Politik segregasi model kolonial Belanda ini kelak difotokopi oleh pemerintah Orba. Berbagai macam peraturan diskriminatif, baik dalam bentuk Peraturan Pemerintah maupun Surat Keputusan Kabinet, dibuat agar jurang perbedaan antara Cina dan etnis lain tetap terpelihara dengan baik. Setidaknya ada sekitar 21 peraturan perundang-undangan yang rasis-diskriminatif diterapkan oleh Orba terhadap etnis Cina. Bahkan dulu dibuat satu badan intelijen khusus yang bertugas untuk mengawasi “masalah Cina” yang bernama Badan Koordinasi Masalah Cina (BKMC).

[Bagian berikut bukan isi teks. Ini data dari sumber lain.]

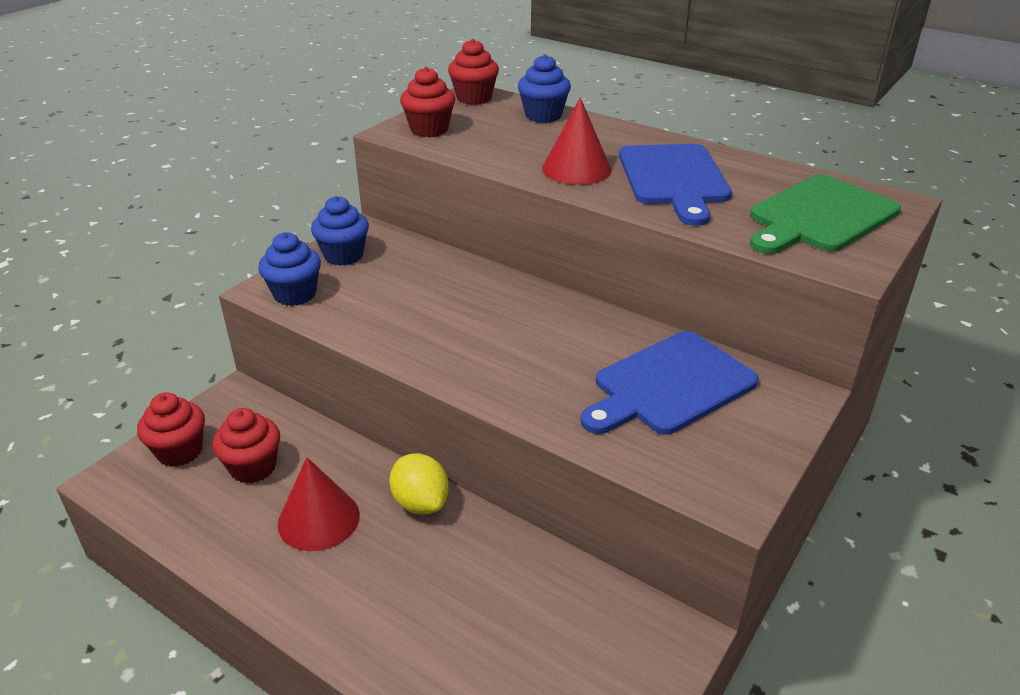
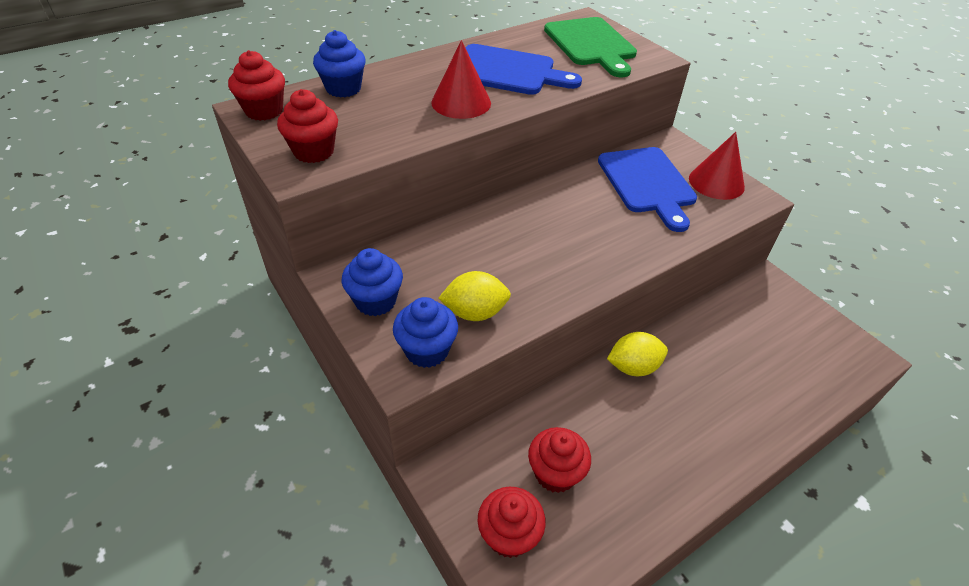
camera: 70 degrees left, 10 degrees up
red cone [278,457,360,551] -> red cone moved to [689,132,745,200]
none -> yellow lemon [438,271,511,321]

Anehnya, perlakuan diskriminatif ini tidak berlaku bagi “etnis asing” lain seperti Arab. Lebih ironis lagi, berbagai keputusan diskriminatif itu diambil bersamaan ketika rezim Orba memakai banyak pengusaha Cina dalam program pembangunan ekonominya. Rupanya, sentimen rasis dipelihara oleh Orba untuk mengontrol kepatuhan Cina terhadapnya.

Kasus penistaan agama yang dituduhkan pada Gubernur DKI Jakarta nonaktif Basuki Tjahaja Purnama (Ahok) membuat sentimen anti-Cina kembali bergaung, atau ramai digaungkan. Tindakan pejabat keturunan etnis Cina tersebut menjadi medium bagi kaum rasis muncul.

Direktur Eksekutif dan Peneliti Utama Saiful Mujani Research and Consulting (SMRC), Saiful Mujani, mengatakan bahwa sebenarnya kelompok rasis ini berjumlah kecil. Dari penelitian SMRC antara 2001 hingga 2016,  kelompok yang paling dibenci adalah Negara Islam Irak dan Suriah (ISIS); diikuti warga lesbian, gay, biseksual, dan transgender (LGBT); Partai Komunis Indonesia (PKI), dan sisanya merata antara Yahudi, Wahabi, dan etnis Cina.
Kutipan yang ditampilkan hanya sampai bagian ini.